• **Work item**
Copy out all lines from the entries below in which "beef" occurs.

• **Collected data**
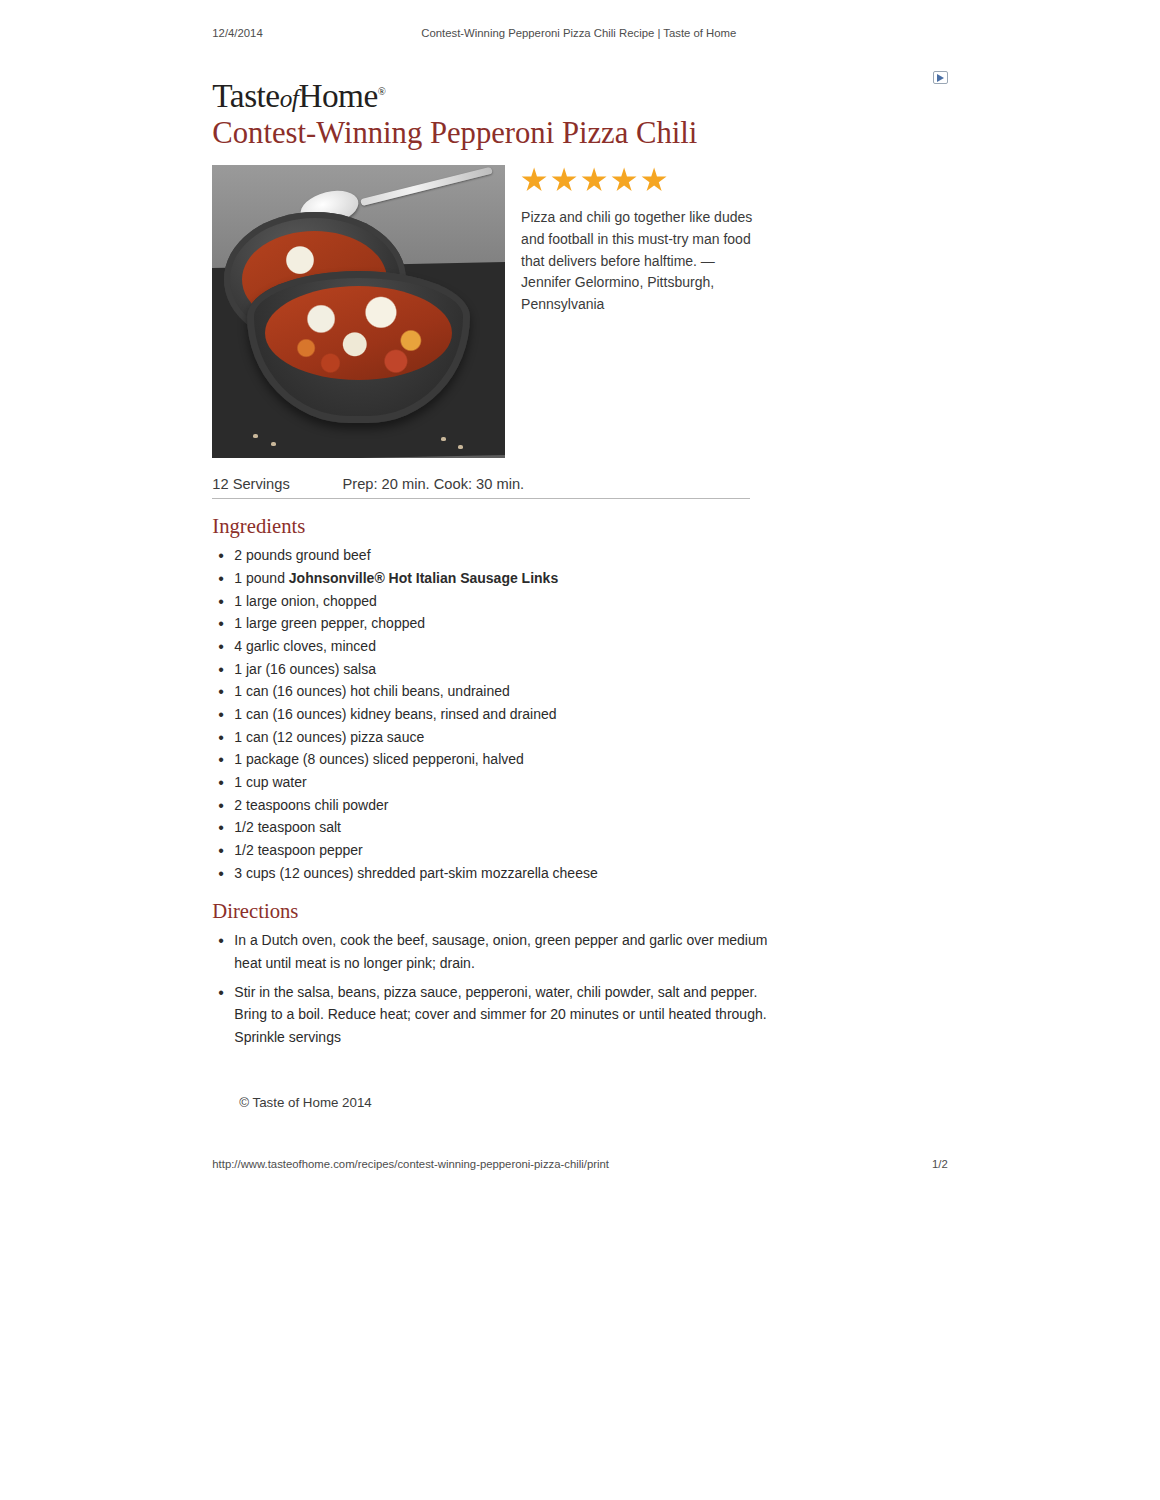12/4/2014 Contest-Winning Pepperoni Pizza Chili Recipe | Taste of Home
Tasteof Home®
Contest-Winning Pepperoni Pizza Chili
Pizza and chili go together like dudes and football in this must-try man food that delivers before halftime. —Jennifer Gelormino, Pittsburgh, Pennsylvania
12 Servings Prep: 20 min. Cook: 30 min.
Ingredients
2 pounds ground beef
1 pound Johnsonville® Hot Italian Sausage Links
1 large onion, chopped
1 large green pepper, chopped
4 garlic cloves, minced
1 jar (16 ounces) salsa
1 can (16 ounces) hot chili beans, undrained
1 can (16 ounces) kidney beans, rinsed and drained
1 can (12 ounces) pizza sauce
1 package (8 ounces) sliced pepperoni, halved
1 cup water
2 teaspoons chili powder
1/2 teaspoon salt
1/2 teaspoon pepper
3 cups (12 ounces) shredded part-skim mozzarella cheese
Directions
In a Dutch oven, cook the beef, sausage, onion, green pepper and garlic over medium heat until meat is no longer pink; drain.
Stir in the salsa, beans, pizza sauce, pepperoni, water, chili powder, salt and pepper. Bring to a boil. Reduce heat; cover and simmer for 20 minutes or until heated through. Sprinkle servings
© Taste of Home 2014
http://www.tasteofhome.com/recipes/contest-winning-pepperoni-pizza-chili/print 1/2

• **Answer to the exercise**
2 pounds ground beef
In a Dutch oven, cook the beef, sausage, onion, green pepper and garlic over medium heat until meat is no longer pink; drain.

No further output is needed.